The Global Condom Market is Growing, as the Go-To Contraceptive Gets a Facelift

Condoms are hardly the most popular of boudoir accessories, no matter how many varieties of ribbed, lubed and ‘barely there’ versions there are.  However, most people still recognize the value of a rubber as inexpensive, effective birth control and one of the only forms of protection against STIs and STDs (unless you count abstinence, and really, who counts abstinence?).

Nowadays, thanks to a global rise in family planning and knowledge of STDs, as well as an increase in young people waiting to have families, the Global Condom Market is actually experiencing some growth (pun intended), with a CAGR of 8.39 percent from 2014-2018.

This projected growth can be chalked up to a variety of factors, including some recent reinvigoration of the oft-derided sheath by none other than former Microsoft head honcho, Bill Gates. The 2014 Gates Annual Letter talks at length about proper contraception, and its role in improving the quality of life for people in developing countries. The commitments outlined in the letter piggyback on the Bill and Melinda Gates Foundation’s pledge to reproductive health. Last year, the Foundation injected the condom manufacturing industry with 11, $100,000 grants, and challenged manufactures and designers with developing the next generation condom, that will “significantly preserves or enhances pleasure”. The idea is simple— if it feels good, people will use it.

Researchers and manufacturers have risen to the challenge, especially in the arena of developing non-latex condoms. Currently, latex is the most common material used in condom production, as seen in the graph below. However, latex allergies, as well as the unreliability of the material (it can only be used with water-based lubes, since anything else will cause the latex to deteriorate and break) have led to higher consumer demand for non-latex condoms.
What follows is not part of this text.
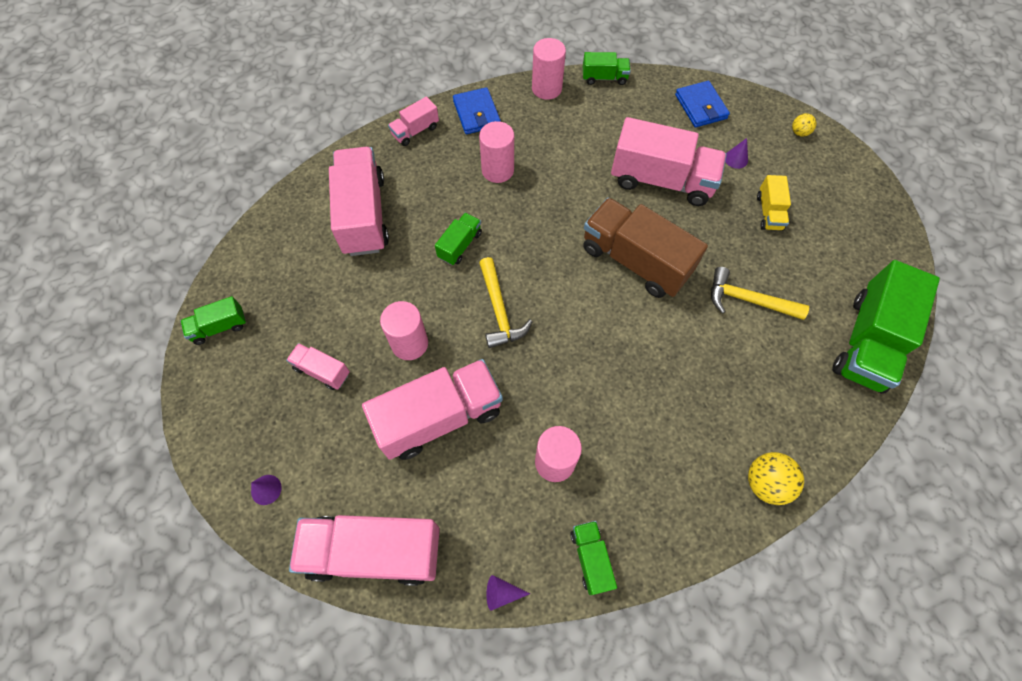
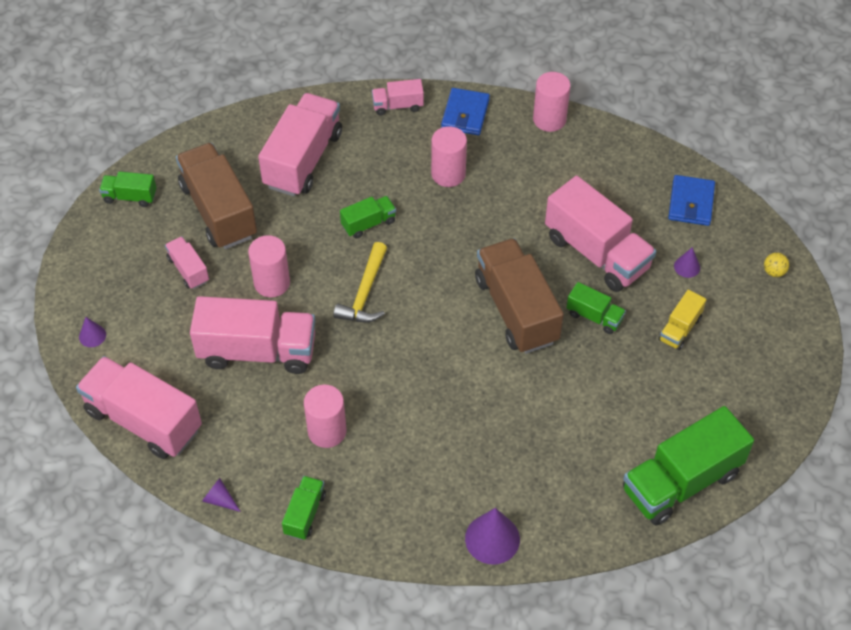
camera: 30 degrees right, 10 degrees down
green truck [583,52,631,85] -> green truck moved to [566,282,626,334]
yellow hammer [711,267,809,320] -> none
yellow ball [748,452,804,505] -> purple cone [465,508,520,564]
none -> brown truck [176,143,257,249]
Researchers have responded with some creative solutions. From polymers and nanomaterials such as graphene, to a one-size fits all anisotropic material that gently tightens during sex to enhance both reliability and pleasure, the solutions represent a re-imagining for a product that has not seen much action in the past 50 years. There is even a South African researcher who, according to the Grand Challenges in Global Health website, is working on a condom applicator with an “easy, fail-safe design that is applied with one motion, thereby minimizing interruption”.
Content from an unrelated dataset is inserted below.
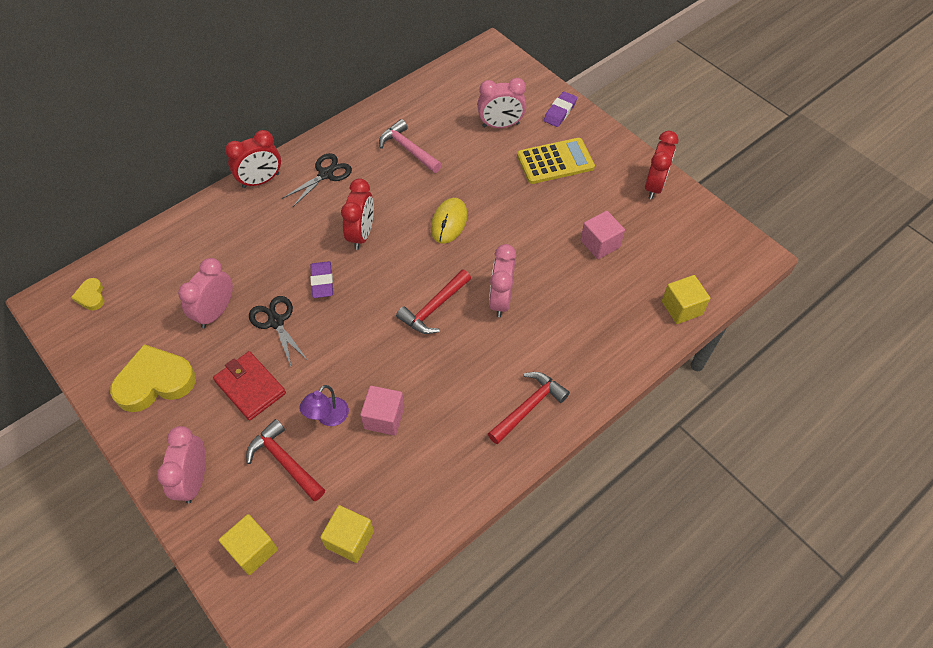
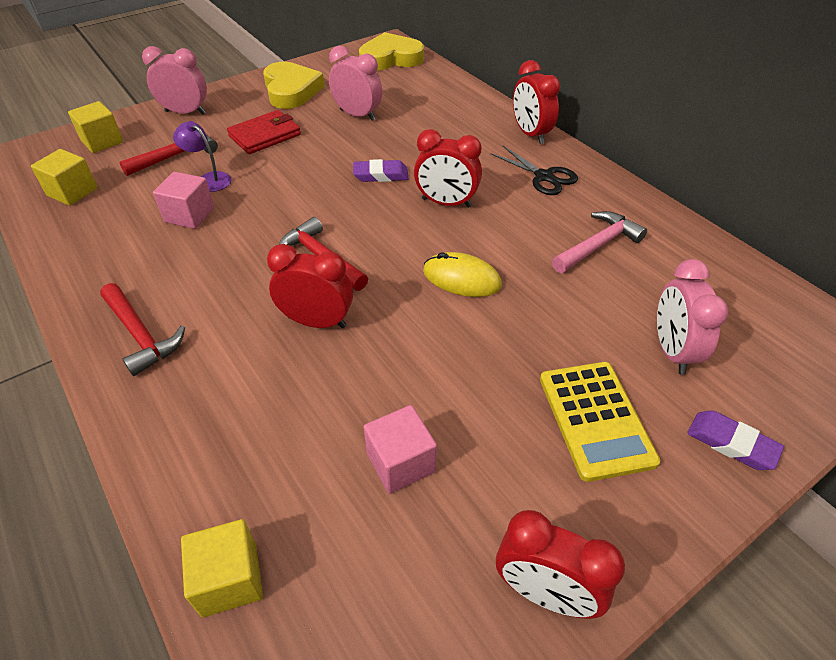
camera: 95 degrees right, 10 degrees down
yellow heart [71,278,105,311] -> yellow heart [359,32,424,70], size x2.08
black scissors [249,296,308,368] -> none
pink clock [489,244,516,317] -> red clock [267,244,353,328]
Even so, there are still some factors that are challenging the global condom market. In many rural areas religious beliefs, social stigma and lack of education all seriously hamper the proliferation of prophylactics. On the other end of the spectrum, increased awareness of other contraception methods is also impacting the popularity of condoms as a go-to contraceptive. Nevertheless, other methods of protection are expensive and often require the input of a medical professional. When it comes down to it, condoms are cheap, easy to use and accessible nearly everywhere. It is this accessibility that will contribute to the growth of the market over the coming years.